The air distribution outlet with the adjustable element according to any of the claims 1 to 7 is characterized by the fact, that the magnetic foil is on the inner side of the plate (2).
The air distribution outlet with the adjustable element according to any of the claims 1 to 8 is characterized by the fact, that it includes a transversal ledge (5) which is slidably led in the body (4), or it includes a rotational partition (6) which is rotationally placed in the body (4); the transversal ledge (5) or the rotational partition (6) is connected with the magnetic foil and it has at least one ending (7) for a control, whereby the ending (7) is approachable on the outer side of the body (4).
The air distribution outlet with the adjustable element according to the claim 9 is characterized by the fact, that the transversal ledge (5) or the rotational partition (6) has a stop of a position, preferably by means of notches in a longitudinal opening through which their control is made available on the outer side of the body (4).
The air distribution outlet with the adjustable element according to any of the claims 1 to 10 is characterized by the fact, that the plate (2) has a zone without the openings which is designed for a placement of the covering screen (3) in a position for the maximal flow.

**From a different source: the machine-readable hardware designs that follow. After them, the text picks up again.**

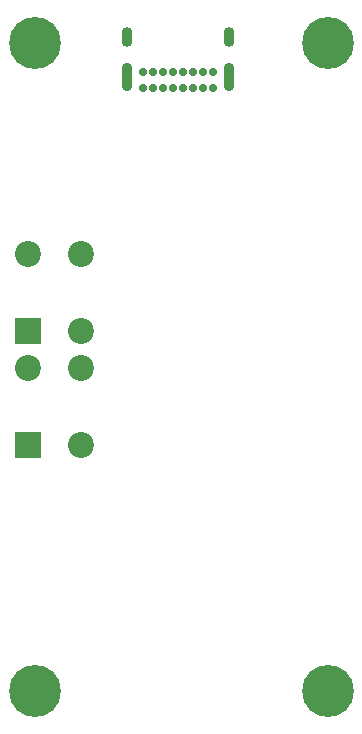
<source format=gbs>
%TF.GenerationSoftware,KiCad,Pcbnew,(6.0.2-0)*%
%TF.CreationDate,2022-06-16T14:33:15-07:00*%
%TF.ProjectId,delta,64656c74-612e-46b6-9963-61645f706362,v1*%
%TF.SameCoordinates,Original*%
%TF.FileFunction,Soldermask,Bot*%
%TF.FilePolarity,Negative*%
%FSLAX46Y46*%
G04 Gerber Fmt 4.6, Leading zero omitted, Abs format (unit mm)*
G04 Created by KiCad (PCBNEW (6.0.2-0)) date 2022-06-16 14:33:15*
%MOMM*%
%LPD*%
G01*
G04 APERTURE LIST*
%ADD10C,2.200000*%
%ADD11R,2.200000X2.200000*%
%ADD12C,4.400000*%
%ADD13C,0.700000*%
%ADD14O,0.900000X1.700000*%
%ADD15O,0.900000X2.400000*%
G04 APERTURE END LIST*
D10*
X117566000Y-96924000D03*
X117566000Y-90424000D03*
X113066000Y-90424000D03*
D11*
X113066000Y-96924000D03*
X113066000Y-106628000D03*
D10*
X113066000Y-100128000D03*
X117566000Y-100128000D03*
X117566000Y-106628000D03*
D12*
X113600000Y-72600000D03*
D13*
X128705000Y-76415000D03*
X127855000Y-76415000D03*
X127005000Y-76415000D03*
X126155000Y-76415000D03*
X125305000Y-76415000D03*
X124455000Y-76415000D03*
X123605000Y-76415000D03*
X122755000Y-76415000D03*
X122755000Y-75065000D03*
X123605000Y-75065000D03*
X124455000Y-75065000D03*
X125305000Y-75065000D03*
X126155000Y-75065000D03*
X127005000Y-75065000D03*
X127855000Y-75065000D03*
X128705000Y-75065000D03*
D14*
X121405000Y-72055000D03*
X130055000Y-72055000D03*
D15*
X130055000Y-75435000D03*
X121405000Y-75435000D03*
D12*
X138400000Y-127400000D03*
X138400000Y-72600000D03*
X113600000Y-127400000D03*
M02*

</source>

The air distribution outlet with the adjustable element according to any of the claims 1 to 11 is characterized by the fact, that the plate (2) has some of its openings on the inner side covered by a blinding foil (8) and the magnetic foil is adjusted for the sliding on the plated (2) through the edge of the blinding foil (8); preferably the blinding foil (8) is a self-adhesive foil in a shape which corresponds to a shape of the covering screen.
The air distribution outlet with the adjustable element according to any of the claims 1 to 12 is characterized by the fact, that the plate (2) is attached to the body (4) by a falling of at least one elasticized element (9) into an opposite receiving element and an edge of the body (4) to which the plate (2) adheres is equipped by a flexible seal.

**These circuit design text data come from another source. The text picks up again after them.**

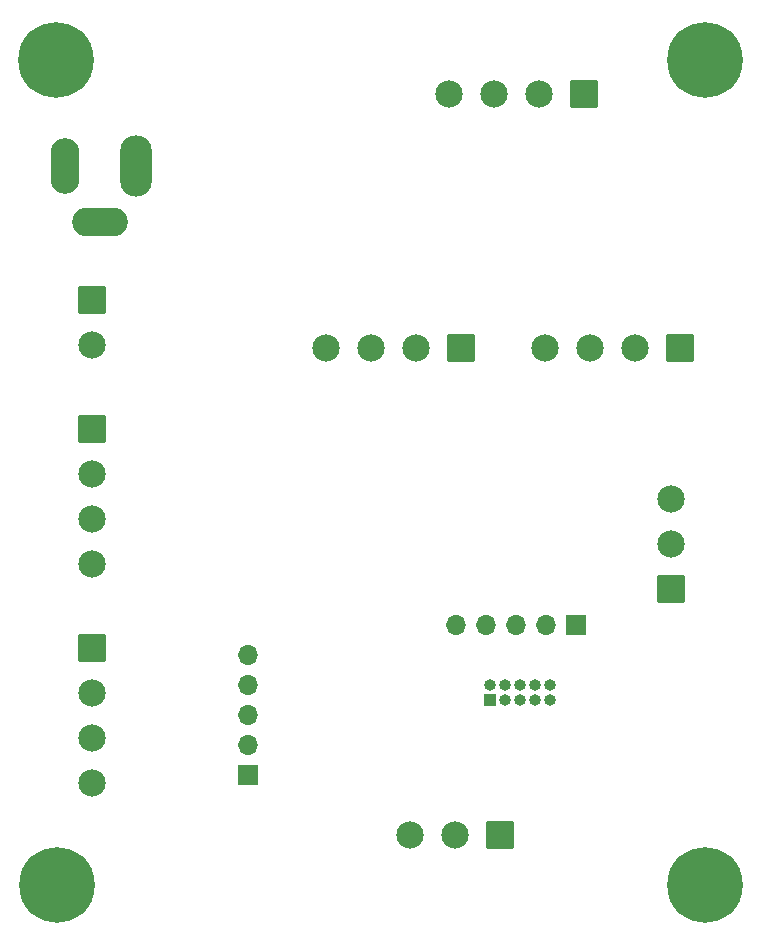
<source format=gbr>
%TF.GenerationSoftware,KiCad,Pcbnew,7.0.6-0*%
%TF.CreationDate,2023-08-27T14:09:03+10:00*%
%TF.ProjectId,u-nit,752d6e69-742e-46b6-9963-61645f706362,rev?*%
%TF.SameCoordinates,Original*%
%TF.FileFunction,Soldermask,Bot*%
%TF.FilePolarity,Negative*%
%FSLAX46Y46*%
G04 Gerber Fmt 4.6, Leading zero omitted, Abs format (unit mm)*
G04 Created by KiCad (PCBNEW 7.0.6-0) date 2023-08-27 14:09:03*
%MOMM*%
%LPD*%
G01*
G04 APERTURE LIST*
G04 Aperture macros list*
%AMRoundRect*
0 Rectangle with rounded corners*
0 $1 Rounding radius*
0 $2 $3 $4 $5 $6 $7 $8 $9 X,Y pos of 4 corners*
0 Add a 4 corners polygon primitive as box body*
4,1,4,$2,$3,$4,$5,$6,$7,$8,$9,$2,$3,0*
0 Add four circle primitives for the rounded corners*
1,1,$1+$1,$2,$3*
1,1,$1+$1,$4,$5*
1,1,$1+$1,$6,$7*
1,1,$1+$1,$8,$9*
0 Add four rect primitives between the rounded corners*
20,1,$1+$1,$2,$3,$4,$5,0*
20,1,$1+$1,$4,$5,$6,$7,0*
20,1,$1+$1,$6,$7,$8,$9,0*
20,1,$1+$1,$8,$9,$2,$3,0*%
G04 Aperture macros list end*
%ADD10RoundRect,0.102000X1.050000X1.050000X-1.050000X1.050000X-1.050000X-1.050000X1.050000X-1.050000X0*%
%ADD11C,2.304000*%
%ADD12RoundRect,0.102000X1.050000X-1.050000X1.050000X1.050000X-1.050000X1.050000X-1.050000X-1.050000X0*%
%ADD13C,3.600000*%
%ADD14C,6.400000*%
%ADD15R,1.000000X1.000000*%
%ADD16O,1.000000X1.000000*%
%ADD17RoundRect,0.102000X-1.050000X1.050000X-1.050000X-1.050000X1.050000X-1.050000X1.050000X1.050000X0*%
%ADD18R,1.700000X1.700000*%
%ADD19O,1.700000X1.700000*%
%ADD20O,2.704000X5.204000*%
%ADD21O,2.454000X4.704000*%
%ADD22O,4.704000X2.454000*%
G04 APERTURE END LIST*
D10*
%TO.C,J8*%
X159320019Y-68169596D03*
D11*
X155510019Y-68169596D03*
X151700019Y-68169596D03*
X147890019Y-68169596D03*
%TD*%
D12*
%TO.C,J6*%
X166686019Y-110079596D03*
D11*
X166686019Y-106269596D03*
X166686019Y-102459596D03*
%TD*%
D13*
%TO.C,H1*%
X114616019Y-65248596D03*
D14*
X114616019Y-65248596D03*
%TD*%
D15*
%TO.C,J3*%
X151349019Y-119463096D03*
D16*
X151349019Y-118193096D03*
X152619019Y-119463096D03*
X152619019Y-118193096D03*
X153889019Y-119463096D03*
X153889019Y-118193096D03*
X155159019Y-119463096D03*
X155159019Y-118193096D03*
X156429019Y-119463096D03*
X156429019Y-118193096D03*
%TD*%
D10*
%TO.C,J7*%
X148906019Y-89632596D03*
D11*
X145096019Y-89632596D03*
X141286019Y-89632596D03*
X137476019Y-89632596D03*
%TD*%
D10*
%TO.C,J12*%
X152208019Y-130907596D03*
D11*
X148398019Y-130907596D03*
X144588019Y-130907596D03*
%TD*%
D17*
%TO.C,J1*%
X117664019Y-85568596D03*
D11*
X117664019Y-89378596D03*
%TD*%
D17*
%TO.C,J10*%
X117674519Y-96490596D03*
D11*
X117674519Y-100300596D03*
X117674519Y-104110596D03*
X117674519Y-107920596D03*
%TD*%
D13*
%TO.C,H2*%
X169607019Y-65248596D03*
D14*
X169607019Y-65248596D03*
%TD*%
D10*
%TO.C,J5*%
X167448019Y-89632596D03*
D11*
X163638019Y-89632596D03*
X159828019Y-89632596D03*
X156018019Y-89632596D03*
%TD*%
D13*
%TO.C,H4*%
X169607019Y-135098596D03*
D14*
X169607019Y-135098596D03*
%TD*%
D18*
%TO.C,J9*%
X130872019Y-125827596D03*
D19*
X130872019Y-123287596D03*
X130872019Y-120747596D03*
X130872019Y-118207596D03*
X130872019Y-115667596D03*
%TD*%
D18*
%TO.C,J4*%
X158685019Y-113138096D03*
D19*
X156145019Y-113138096D03*
X153605019Y-113138096D03*
X151065019Y-113138096D03*
X148525019Y-113138096D03*
%TD*%
D20*
%TO.C,J2*%
X121367519Y-74265596D03*
D21*
X115367519Y-74265596D03*
D22*
X118367519Y-78965596D03*
%TD*%
D13*
%TO.C,H3*%
X114743019Y-135098596D03*
D14*
X114743019Y-135098596D03*
%TD*%
D17*
%TO.C,J11*%
X117674519Y-115043096D03*
D11*
X117674519Y-118853096D03*
X117674519Y-122663096D03*
X117674519Y-126473096D03*
%TD*%
M02*

</source>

The air distribution outlet with the adjustable element according to any of the claims 1 to 13 is characterized by the fact, that the plate (2) has a rectangular shape and a cylindrical curvature, whereby the openings are regularly distributed into a rectangular groundplan or into a circular groundplan and the covering screen (3) and/or the blinding foil (8) has a basically rectangular shape.
The air distribution outlet with the adjustable element according to any of the claims 1 to 13 is characterized by the fact, that the plate (2) has a circular shape and at least partially spherical curvature, whereby the openings are regularly distributed into a circular groundplan or into an annulus-shaped groundplan and the covering screen (3) and/or the blinding foil (8) involve a shape of a circular section.